Martínez-Ramón continued, “It is of notable importance that Terrén-Serrano developed an integral system from end to end that gathers the data from a camera and a sensor and provides an accurate solar power forecast. All the elements of the system are innovative, including the data processing, physical models, information retrieval and machine learning applied to this information. Everything has been developed from two cameras mounted on a servo system to follow the sun, some electronics developed by us, and a small computer. His is not a standard dissertation: it has more than 250 pages of publishable work. I hope he gets acknowledgment for his dissertation.”
When Terrén-Serrano began designing his system for his dissertation, he was told that he would never get the wind velocity vector right. He accepted this challenge and succeeded. He has been able to establish an accurate wind velocity vector. His paper on geospatial perspective reprojection is currently under review for publication and explains how he achieved his results. And this is not the only paper to have come out of Terrén-Serrano’s research. He has written 12 other papers about his forecasting system which have been published, presented at conferences, or are under review for publication.
Terrén-Serrano credits UNM’s Center for Advanced Research Computing (CARC) with giving him the capability to build his new solar forecasting system. Both Terrén-Serrano and Martínez-Ramón acknowledge that his work might have been impossible, or at least a lot more difficult, without CARC. Both expressed their gratitude to CARC not just for the computer systems, but also for the help they provide students.
Martínez-Ramón emphasized “We are really, really thankful for CARC because [they] do a great job assisting the students with their work when they have trouble. I only have good words for you.”
Terrén-Serrano recalled with a chuckle, “Matthew Fricke always helps me and tells me how to do things correctly because I mess it up sometimes. I remember the first email I got from CARC. I had sent 1,000 jobs and was only supposed to send 20 so I collapsed the scheduler who puts the jobs in order!”

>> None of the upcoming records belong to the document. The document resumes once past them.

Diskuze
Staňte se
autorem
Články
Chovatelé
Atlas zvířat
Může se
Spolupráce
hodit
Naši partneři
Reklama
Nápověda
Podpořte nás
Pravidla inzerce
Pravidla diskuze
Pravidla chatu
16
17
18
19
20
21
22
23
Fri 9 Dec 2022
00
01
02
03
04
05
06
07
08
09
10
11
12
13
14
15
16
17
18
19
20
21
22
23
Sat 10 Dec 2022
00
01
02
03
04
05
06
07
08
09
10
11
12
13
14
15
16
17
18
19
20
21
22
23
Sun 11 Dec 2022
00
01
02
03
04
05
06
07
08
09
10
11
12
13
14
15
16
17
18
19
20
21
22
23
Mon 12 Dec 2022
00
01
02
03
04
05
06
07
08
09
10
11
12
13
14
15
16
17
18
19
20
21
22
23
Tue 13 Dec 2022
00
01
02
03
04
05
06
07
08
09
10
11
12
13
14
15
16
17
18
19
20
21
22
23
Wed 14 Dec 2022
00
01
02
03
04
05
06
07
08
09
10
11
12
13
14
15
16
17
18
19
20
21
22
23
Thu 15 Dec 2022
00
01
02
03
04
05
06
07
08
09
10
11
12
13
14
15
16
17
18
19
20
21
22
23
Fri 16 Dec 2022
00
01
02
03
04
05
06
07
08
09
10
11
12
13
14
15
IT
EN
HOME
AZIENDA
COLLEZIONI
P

Terrén-Serrano continued, “We had ideas of how to do this work and we talked about this program, [but it was] CARC that gave me the trackability. I could get all the data and handle it in a way that is efficient.” Utilizing CARC’s Central Processing Units (CPUs) and Graphics Processing Units (GPUs) he was able to research specific areas from the sky imagers and tie those areas into other processes such as cloud tracking, cloud detection, image processing, and solar forecasting. Terrén-Serrano was then able to bring it together with machine learning and artificial neural networks.
“With CARC’s systems I can use kernel learning or deep learning, which is computed in the GPUs, so I have all of these possibilities technologically of doing an improvement in these areas of research,” Terrén-Serrano said.
Martínez-Ramón concluded, “It is Guillermo’s work; I am just the advisor. I had a lot of fun working with him – a lot. Because there is a lot of theory and a lot of new things.” Terrén-Serrano is currently finalizing his dissertation in anticipation of a Spring 2022 graduation.